Une nuit que M. Butler avait reposé avec calme, je m’endormis dans la chambre voisine de la sienne. J’étais accablé de fatigue, et j’avais recouvré un peu d’espoir. Quand j’ouvris les yeux, je vis devant moi Love qui me tendait ses deux mains. — J’ai une bonne nouvelle à vous annoncer, me dit-elle à voix basse.
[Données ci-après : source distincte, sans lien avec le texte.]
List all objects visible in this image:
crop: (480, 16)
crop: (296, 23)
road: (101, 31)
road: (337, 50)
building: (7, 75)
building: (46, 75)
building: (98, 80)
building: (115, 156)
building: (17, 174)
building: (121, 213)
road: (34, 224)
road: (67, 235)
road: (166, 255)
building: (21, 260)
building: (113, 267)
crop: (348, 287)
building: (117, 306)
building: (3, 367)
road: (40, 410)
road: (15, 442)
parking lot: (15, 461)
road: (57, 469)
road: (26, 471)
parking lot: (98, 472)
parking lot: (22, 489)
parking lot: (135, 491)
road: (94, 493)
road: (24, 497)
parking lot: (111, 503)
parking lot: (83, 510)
Elle passa son bras sous le mien, et continua en m’emmenant vers le salon : — Vous me disiez hier soir que vous lui trouviez le teint plus clair et les yeux moins cernés. Vous aviez bien raison ; j’avais tort de ne pas vous croire. Il est sauvé, voyez-vous, cela est bien certain. Le médecin est très, très content ! vous allez le voir, il vous dira ce qu’il m’a dit : mon père, s’il continue son traitement, sera remis, dans quelques semaines tout au plus, pour longtemps à coup sûr, et peut-être pour toujours.

Nous entrions dans le salon, le médecin n’y était pas. Nous nous trouvions seuls. Love et moi. Je vis dans la glace sa figure tout illuminée par l’espérance, et son corsage souple et charmant penché vers moi comme si, respirant enfin après tant d’angoisses, elle eût éprouvé le besoin de s’appuyer sur mon épaule. Pour la première fois les deux sentimens qui se partageaient mon âme se confondirent. Je la serrai dans mes bras avec transport, et je couvris de baisers sa tête brune que j’avais attirée sur mon cœur. Je me rendis compte seulement alors de la délicatesse de son être, de sa véritable taille, qui paraissait élevée, et qui était petite, enfin de la ténuité ravissante de cette adorable créature, dont j’avais eu si souvent peur comme s’il y avait eu en elle quelque chose de mâle et de puissant. Je sentis naître en moi une émotion qui réunissait la passion à la sympathie, une ivresse secrète comme l’instinct de la possession de l’âme, un doux orgueil protecteur de la faiblesse confiante, une sensation délicieuse qui me prenait au cœur en même temps qu’à l’imagination ; c’était enfin la tendresse.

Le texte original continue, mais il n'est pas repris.